On dirait que je ne vais pas avoir l’occasion d’aller plus loin dans ma rédaction pour le moment, me dis-je en me levant du canapé. Je prends tout mon temps pour retirer les pseudos plis de ma chemise, arranger mes cheveux et les quelques mèches qui se dégagent de mon chignon avant d’aller ouvrir la porte d’entrée. Nullement besoin d’être prophète pour devenir qu’il s’agir de Nana et que les prochaines minutes vont être tout sauf doucereuse.

«— C’était quoi cette merde que tu m’as faite ! elle hurle en pénétrant dans l’appartement.

— Tu veux un verre d’eau ?

— Non ! Je veux des explications ! C’était quoi cette intervention tout à l’heure ?! J’ai failli perdre une cliente !

— Mais elle n’avait peut-être pas besoin de tes services, je réponds calmement. Ces rumeurs ont très bien pu être inventé pour lui faire du mal et…

— Mais qu’est-ce que tu peux être naïve à certain moment ! Y’a pas de fumé sans feu ! Son mari la trompe et tu le verras dans quelques semaines.

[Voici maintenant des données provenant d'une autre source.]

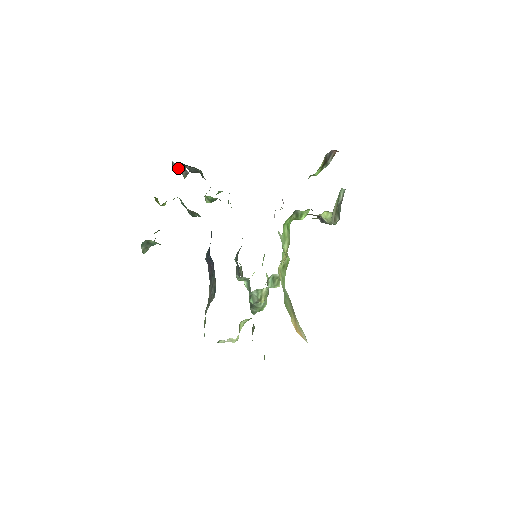
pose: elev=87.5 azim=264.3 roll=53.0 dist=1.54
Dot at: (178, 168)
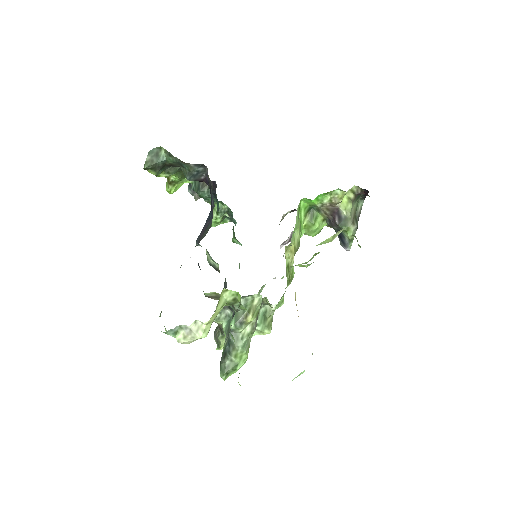
Dot at: occluded
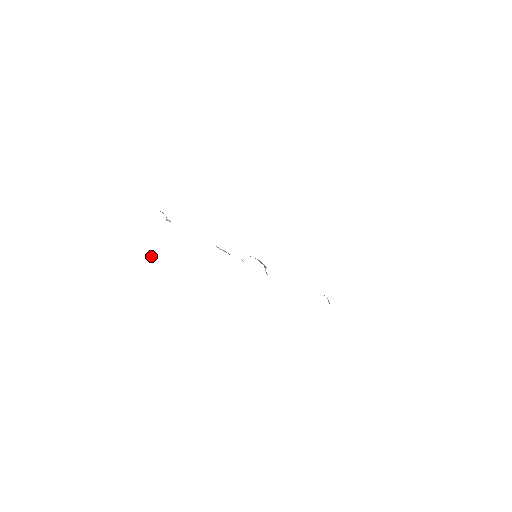
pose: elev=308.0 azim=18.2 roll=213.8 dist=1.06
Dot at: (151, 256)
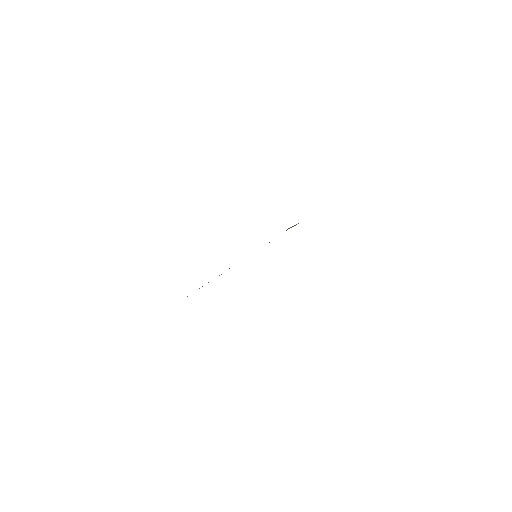
Dot at: occluded
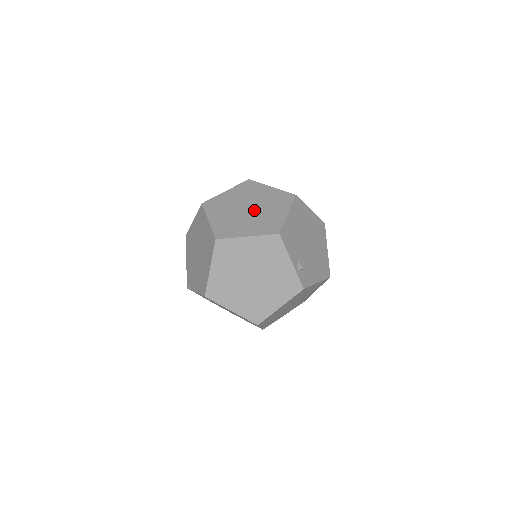
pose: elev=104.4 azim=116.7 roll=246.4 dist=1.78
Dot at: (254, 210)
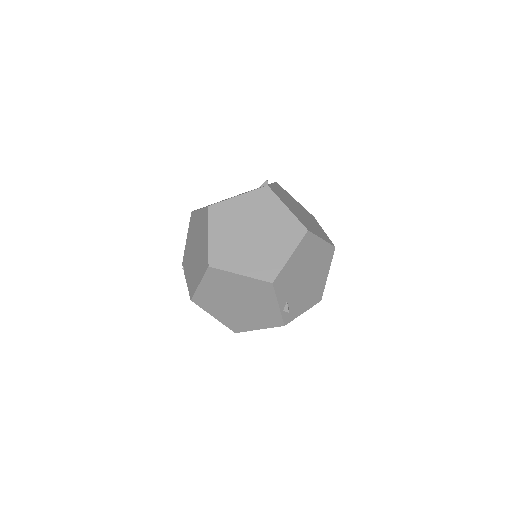
Dot at: (258, 238)
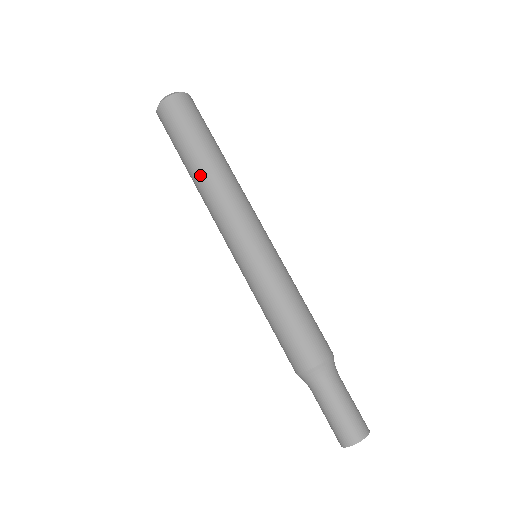
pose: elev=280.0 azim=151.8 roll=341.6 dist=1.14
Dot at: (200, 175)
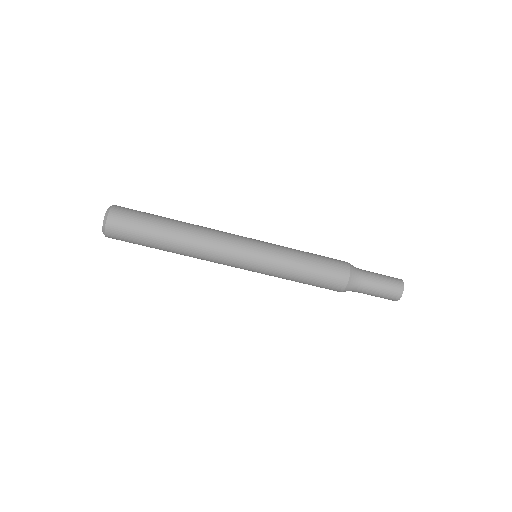
Dot at: (178, 251)
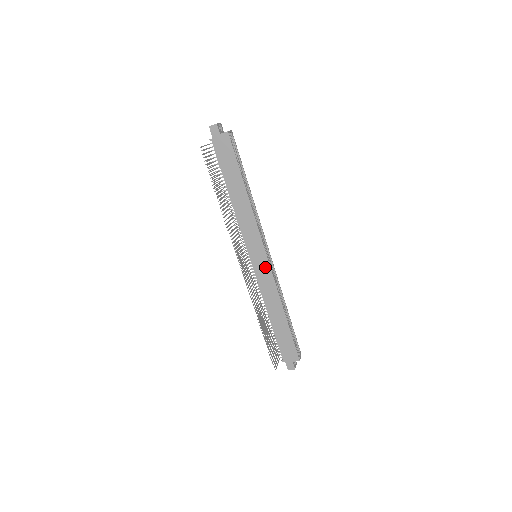
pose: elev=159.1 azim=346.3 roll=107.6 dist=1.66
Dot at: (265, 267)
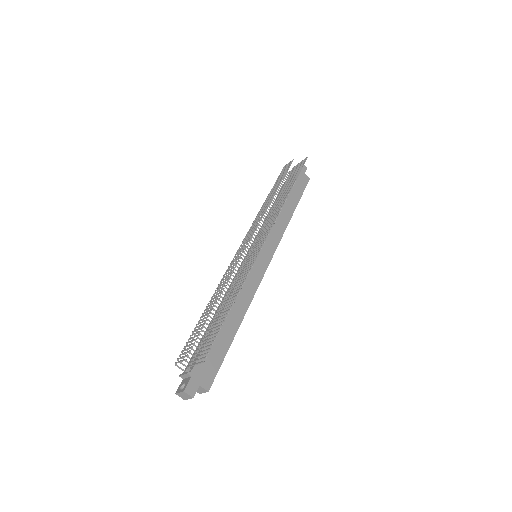
Dot at: (260, 270)
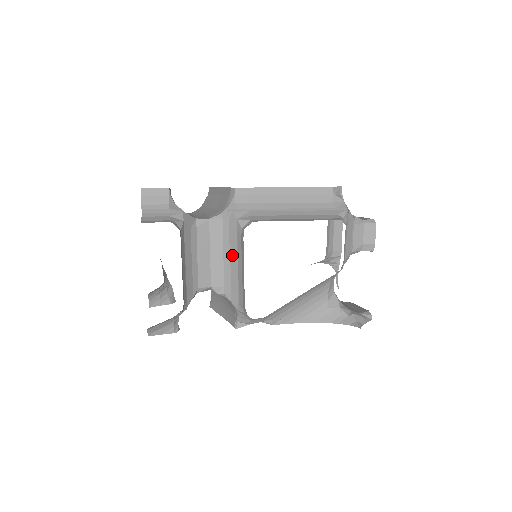
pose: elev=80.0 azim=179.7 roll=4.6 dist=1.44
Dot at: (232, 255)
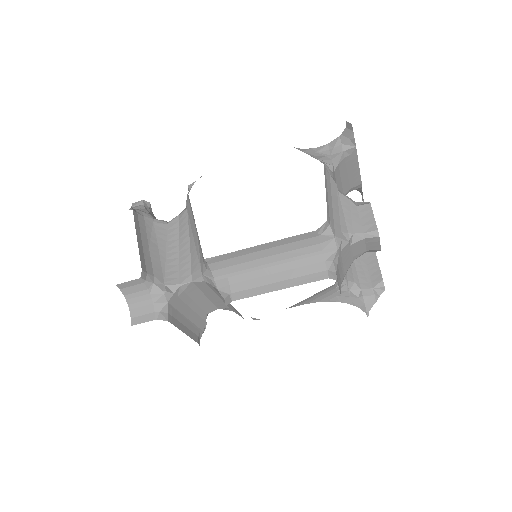
Dot at: occluded
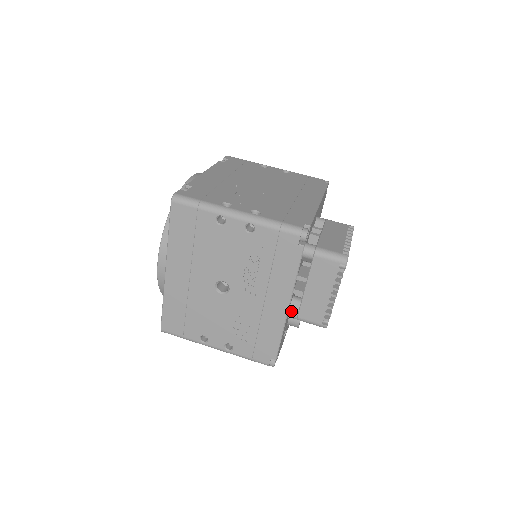
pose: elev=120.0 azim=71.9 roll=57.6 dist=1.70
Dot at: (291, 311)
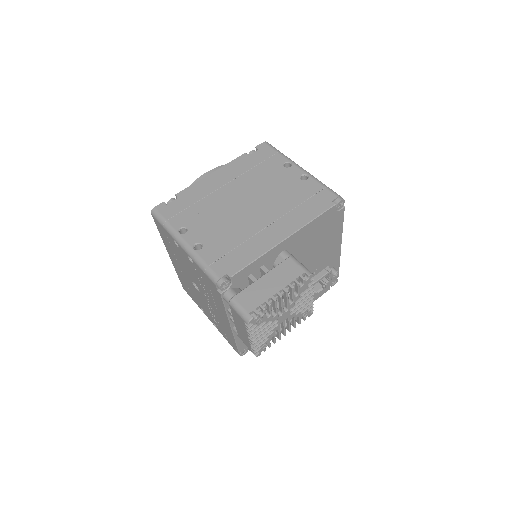
Dot at: (234, 330)
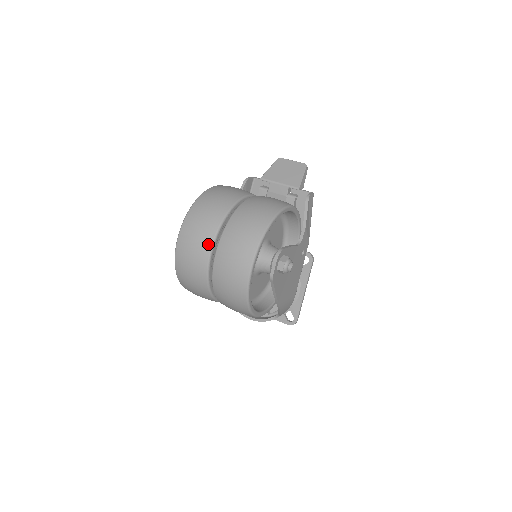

— Je ne verrai rien du tout parce que j’ai décidé de ne plus bosser pour toi. Ton espèce d’entreprise est totalement arbitraire ! C’est un piège qui n’a pour seul but que de faire tomber un maximum d’hommes ! Tu sélectionnes des femmes correspondant au type qui intéresse ces hommes, tu les fais se rencontrer dans un endroit où l’alcool qui est, je te le rappelle, un désinhibiteur, les mets en condition et tu t’étonnes de les voir tomber ?! Et pour aller encore plus loin, seules les femmes peuvent faire appel à tes services ! Pourquoi pas les hommes ?!

— Parce que je ne veux pas faire couler mon business, elle me répond en se diriger vers le comptoir de la cuisine. »

Nana et moi nous connaissons depuis mes treize ans, âge aulequel j’ai quitté Brazzaville pour Paris. Elle a été ma première amie, la première à vouloir découvrir la jeune fille pleine de vie qui se cachait derrière la forteresse de timidité qui m'entourait. Ça a pris un peu de temps mais la forteresse a fini par s’ébranler devant ces histoires abracadabrantes, son rire communicatif et cette manière bien à elle de remettre à leur place toute personne qui s’aventurait à me taquiner. C’était l’époque où l’amitié primait sur tout. Puis nous avons grandi et les hommes sont venus s’ajouter à notre équation, des hommes qui n’étaient pas forcément le meilleur choix. Nous sommes passées d’une équation simple à une équation à plusieurs inconnus et au résultat plus que douteux et c’est ce qui a amené Natacha à devenir Nana.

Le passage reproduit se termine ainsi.